How To Get Better Machine Learning Performance
Overview
This cheat sheet is designed to give you ideas to lift performance on your machine learning problem.
All it takes is one good idea to get a breakthrough.
Find that one idea, then come back and find another.
I have divided the list into 4 sub-topics:
- Improve Performance With Data.
- Improve Performance With Algorithms.
- Improve Performance With Algorithm Tuning.
- Improve Performance With Ensembles.
The gains often get smaller the further you go down the list.
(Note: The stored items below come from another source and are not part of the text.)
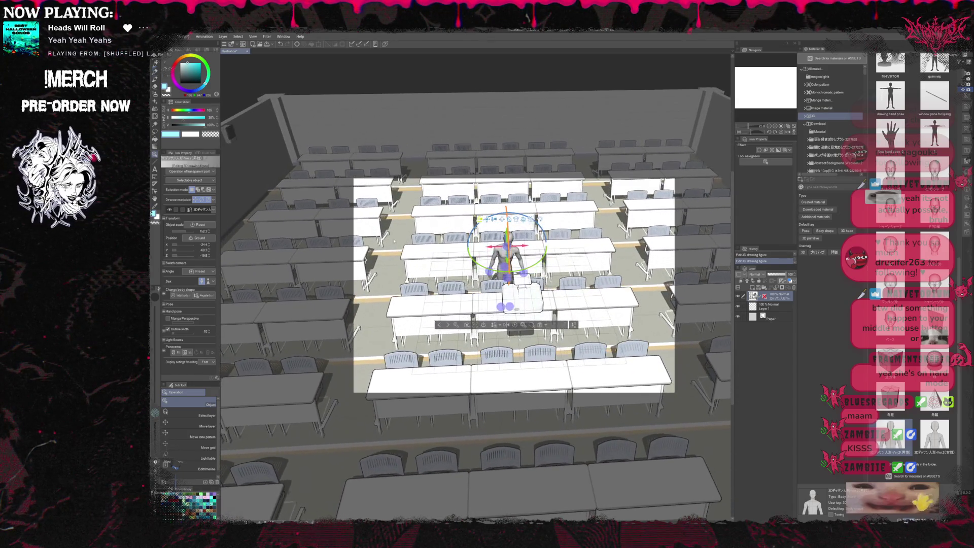
{"action": "left_click", "coordinate": [427, 115]}
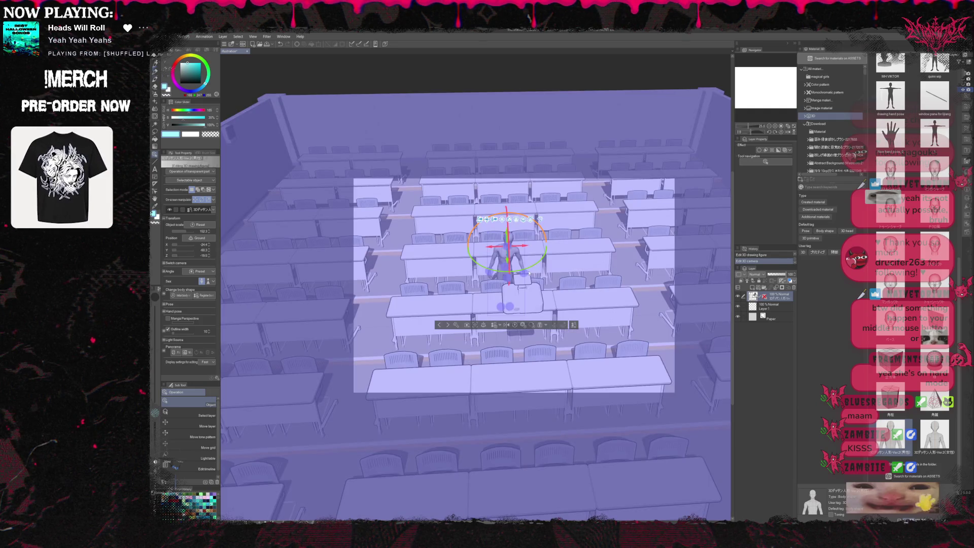
{"action": "left_click", "coordinate": [508, 305]}
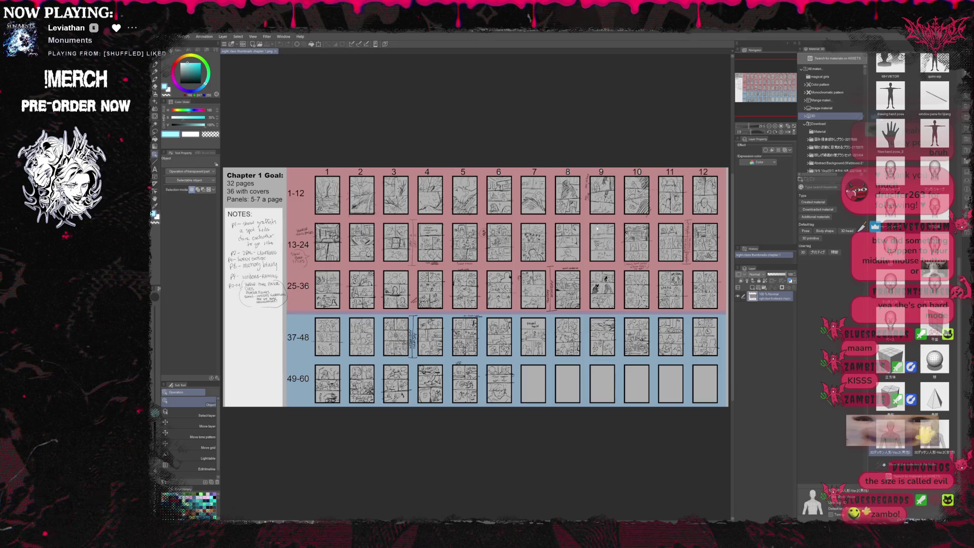
{"action": "scroll", "coordinate": [508, 277], "scroll_direction": "up", "scroll_amount": 1}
For example, a new framing of your problem or more data is often going to give you more payoff than tuning the parameters of your best performing algorithm. Not always, but in general.
1. Improve Performance With Data
You can get big wins with changes to your training data and problem definition. Perhaps even the biggest wins.
Strategy: Create new and different perspectives on your data in order to best expose the structure of the underlying problem to the learning algorithms.
Data Tactics
- Get More Data. Can you get more or better quality data? Modern nonlinear machine learning techniques like deep learning continue to improve in performance with more data.
- Invent More Data. If you can’t get more data, can you generate new data? Perhaps you can augment or permute existing data or use a probabilistic model to generate new data.
- Clean Your Data. Can you improve the signal in your data? Perhaps there are missing or corrupt observations that can be fixed or removed, or outlier values outside of reasonable ranges that can be fixed or removed in order to lift the quality of your data.
- Resample Data. Can you resample data to change the size or distribution? Perhaps you can use a much smaller sample of data for your experiments to speed things up or over-sample or under-sample observations of a specific type to better represent them in your dataset.